I am going to read data from a table in my oracle database and fetch it in a data frame in python. The table has 22 million records and using fetchall() takes a long time without any result. (the query runs in oracle in 1 second)
I have tried using slicing the data with below code, but still it is not efficient.
import cx_Oracle
import pandas as pd
from pandas import DataFrame
connect_serv = cx_Oracle.connect(user='', password='', dsn='')
cur = connect_serv.cursor()
table_row_count=22242387;
batch_size=100000;
sql="""select t.* from (select a.*,ROW_NUMBER() OVER (ORDER BY column1 ) as row_num from table1 a) T where t.row_num between :LOWER_BOUND and :UPPER_BOUND"""
data=[]
for lower_bound in range (0,table_row_count,batch_size):
cur.execute(sql,{'LOWER_BOUND':lower_bound,
'UPPER_BOUND':lower_bound + batch_size - 1})
for row in cur.fetchall():
data.append(row)
I would like to know what is the proper solution to fetch this amount of data in python in a reasonable time.
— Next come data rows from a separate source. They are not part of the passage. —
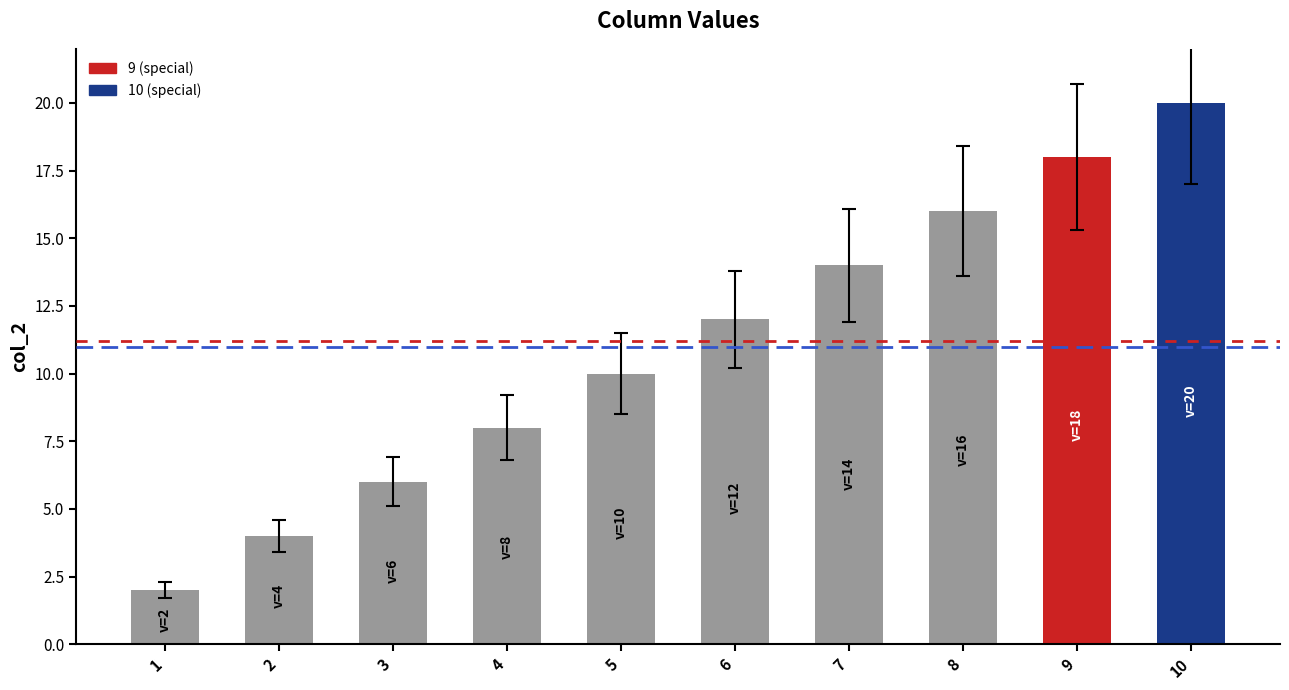

What is the ratio of the value at 2 to the value at 7?

0.3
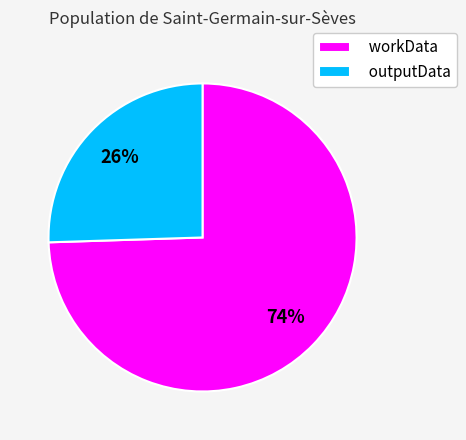

To the nearest percent, what percentage of the pie is workData?

74%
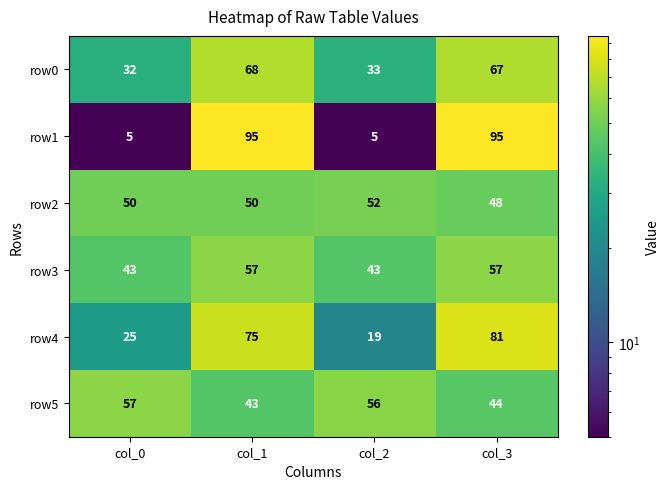

Reading left to right, list all the values displayed in this chart.

row0: 32	68	33	67
row1: 5	95	5	95
row2: 50	50	52	48
row3: 43	57	43	57
row4: 25	75	19	81
row5: 57	43	56	44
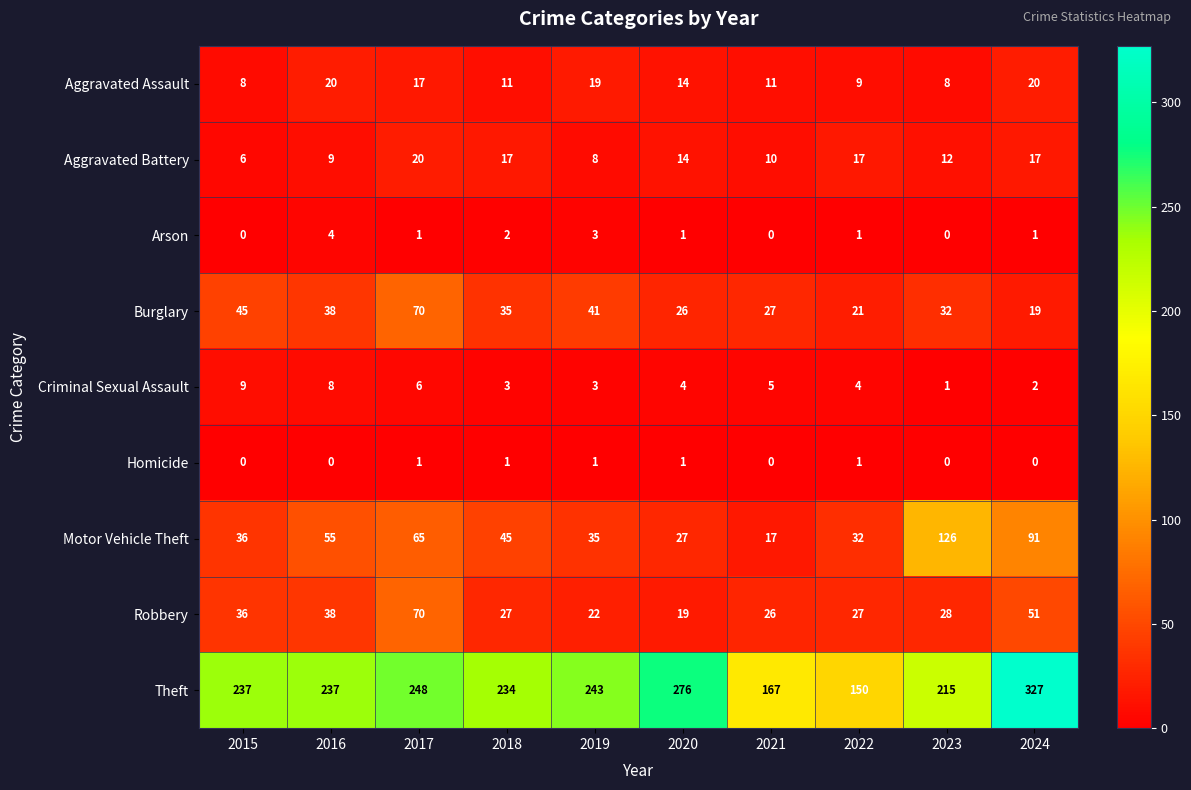

Which series has the widest spread of values?

Theft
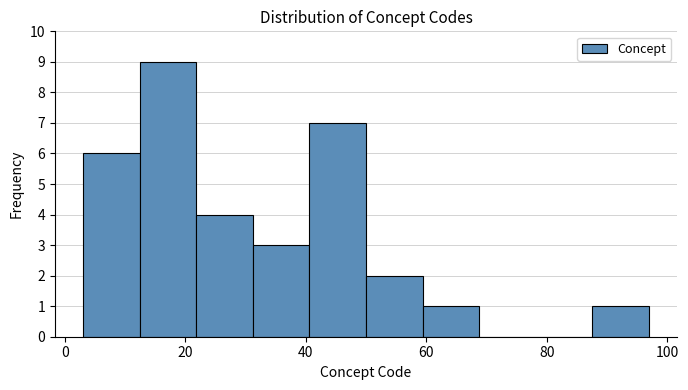

Reading left to right, transcribe this chart: for each bar, give the range it covers on the x-axis and its height. Neither the bar edges nor the heights are printed on the chart, so give them approximately, as read against the axes.

3.0 to 12.4: 6
12.4 to 21.8: 9
21.8 to 31.2: 4
31.2 to 40.6: 3
40.6 to 50.0: 7
50.0 to 59.4: 2
59.4 to 68.8: 1
68.8 to 78.2: 0
78.2 to 87.6: 0
87.6 to 97.0: 1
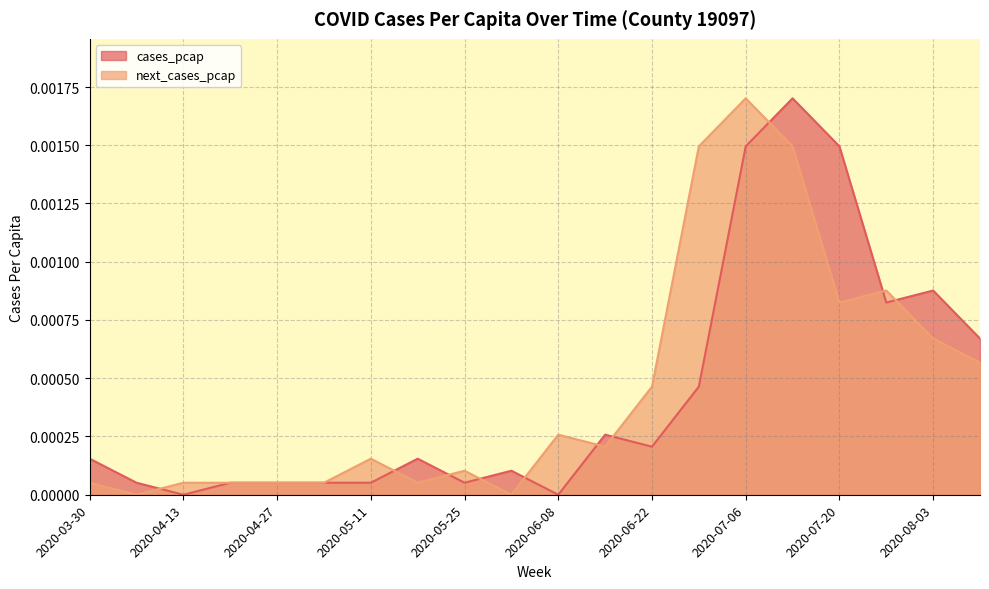

Does the chart have visible grid lines?

Yes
It's not the query that is slow, it's the stacking of the data with data.append(row)
.
Try using
data.extend(cur.fetchall())
for starters. It will avoid the repeated single-row appending, but rather append the entire set of rows coming from fetchall
at once.
You will have to tune arraysize and prefetchrow parameters. I was having the same issue. Increasing arraysize resolved the issue. Choose the values based on the memory you have.